**SUPPLIED TEXT:**
This segment of mountains was designated as a Primitive Area in 1937, and reclassified as a Wilderness Area in 1964. It is administered jointly by the Beaverhead-Deerlodge and Bitterroot National Forests. In 1964, Montana's Senator Mike Mansfield requested the National Park Service study the area's potential as a national park. The park service declined to pursue the idea. The name is derived from the town and its copper mining company and from Charles and Katie Pintler, homesteaders who in 1885 settled along Pintler Creek between the Big Hole National Battlefield and Wisdom. The forest north of Pintler Pass, including Johnson Lake, was heavily burnt by the Mussigbrod and other fires of 2000.

Recreational opportunities abound. The mountains of this wilderness area and the excellent trail system make it a prime destination for peak baggers. West and East Goat Peaks, Warren Peak, Mount Evans, and Fish Peak are just a few of the 10000 ft plus peaks that can be scrambled with no technical equipment. Many lakes in this wilderness area are well-stocked with trout and are popular fishing destinations. Popular lakes include Upper Seymour, Edith, Ivanhoe and Johnson Lakes. Wildlife watchers can see mountain goats, Rocky Mountain big horn sheep, and pika.

**DATA UNDER STUDY:**
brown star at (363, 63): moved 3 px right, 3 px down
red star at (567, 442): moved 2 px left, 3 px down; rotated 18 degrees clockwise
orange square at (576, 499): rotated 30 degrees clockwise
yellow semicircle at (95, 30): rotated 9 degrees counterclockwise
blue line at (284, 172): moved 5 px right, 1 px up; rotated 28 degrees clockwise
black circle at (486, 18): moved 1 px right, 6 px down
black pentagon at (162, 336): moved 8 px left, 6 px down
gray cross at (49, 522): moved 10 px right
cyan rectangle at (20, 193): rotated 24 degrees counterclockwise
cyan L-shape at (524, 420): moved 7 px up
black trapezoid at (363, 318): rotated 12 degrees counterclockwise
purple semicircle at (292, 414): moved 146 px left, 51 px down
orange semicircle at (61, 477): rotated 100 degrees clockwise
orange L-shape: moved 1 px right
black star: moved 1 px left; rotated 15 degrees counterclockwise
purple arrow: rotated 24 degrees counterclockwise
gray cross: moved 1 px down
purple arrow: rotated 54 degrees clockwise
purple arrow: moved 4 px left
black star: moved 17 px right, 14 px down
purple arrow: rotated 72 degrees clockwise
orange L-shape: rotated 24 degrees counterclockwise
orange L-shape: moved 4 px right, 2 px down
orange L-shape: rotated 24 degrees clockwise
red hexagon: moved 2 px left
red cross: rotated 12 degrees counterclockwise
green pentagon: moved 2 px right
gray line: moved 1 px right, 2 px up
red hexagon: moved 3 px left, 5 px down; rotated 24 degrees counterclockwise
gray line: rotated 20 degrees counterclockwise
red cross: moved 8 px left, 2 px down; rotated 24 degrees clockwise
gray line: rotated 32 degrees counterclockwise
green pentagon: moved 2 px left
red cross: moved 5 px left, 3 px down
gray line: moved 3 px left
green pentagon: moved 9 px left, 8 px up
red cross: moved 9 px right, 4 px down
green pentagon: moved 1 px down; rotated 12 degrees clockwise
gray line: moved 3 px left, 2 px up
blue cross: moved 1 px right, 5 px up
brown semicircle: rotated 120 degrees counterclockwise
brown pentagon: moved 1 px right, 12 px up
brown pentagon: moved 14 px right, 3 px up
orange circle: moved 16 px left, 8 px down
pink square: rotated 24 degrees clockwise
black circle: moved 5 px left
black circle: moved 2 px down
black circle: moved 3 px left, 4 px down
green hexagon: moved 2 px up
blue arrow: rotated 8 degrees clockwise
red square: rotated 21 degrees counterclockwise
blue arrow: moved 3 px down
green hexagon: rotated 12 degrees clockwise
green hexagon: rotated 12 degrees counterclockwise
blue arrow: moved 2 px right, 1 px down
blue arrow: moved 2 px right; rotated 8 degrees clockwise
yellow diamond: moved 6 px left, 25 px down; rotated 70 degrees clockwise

**ACTIONS TO TAKE:**
[1] According to the wilderness passage, which national forests jointly administer the area?
[2] Copy word for word the portion of the wilderness passage starting at "This segment of" and ending at "fires of 2000.".

**SOLVED TASKS:**
[1] The Beaverhead-Deerlodge and Bitterroot National Forests.

[2]
This segment of mountains was designated as a Primitive Area in 1937, and reclassified as a Wilderness Area in 1964. It is administered jointly by the Beaverhead-Deerlodge and Bitterroot National Forests. In 1964, Montana's Senator Mike Mansfield requested the National Park Service study the area's potential as a national park. The park service declined to pursue the idea. The name is derived from the town and its copper mining company and from Charles and Katie Pintler, homesteaders who in 1885 settled along Pintler Creek between the Big Hole National Battlefield and Wisdom. The forest north of Pintler Pass, including Johnson Lake, was heavily burnt by the Mussigbrod and other fires of 2000.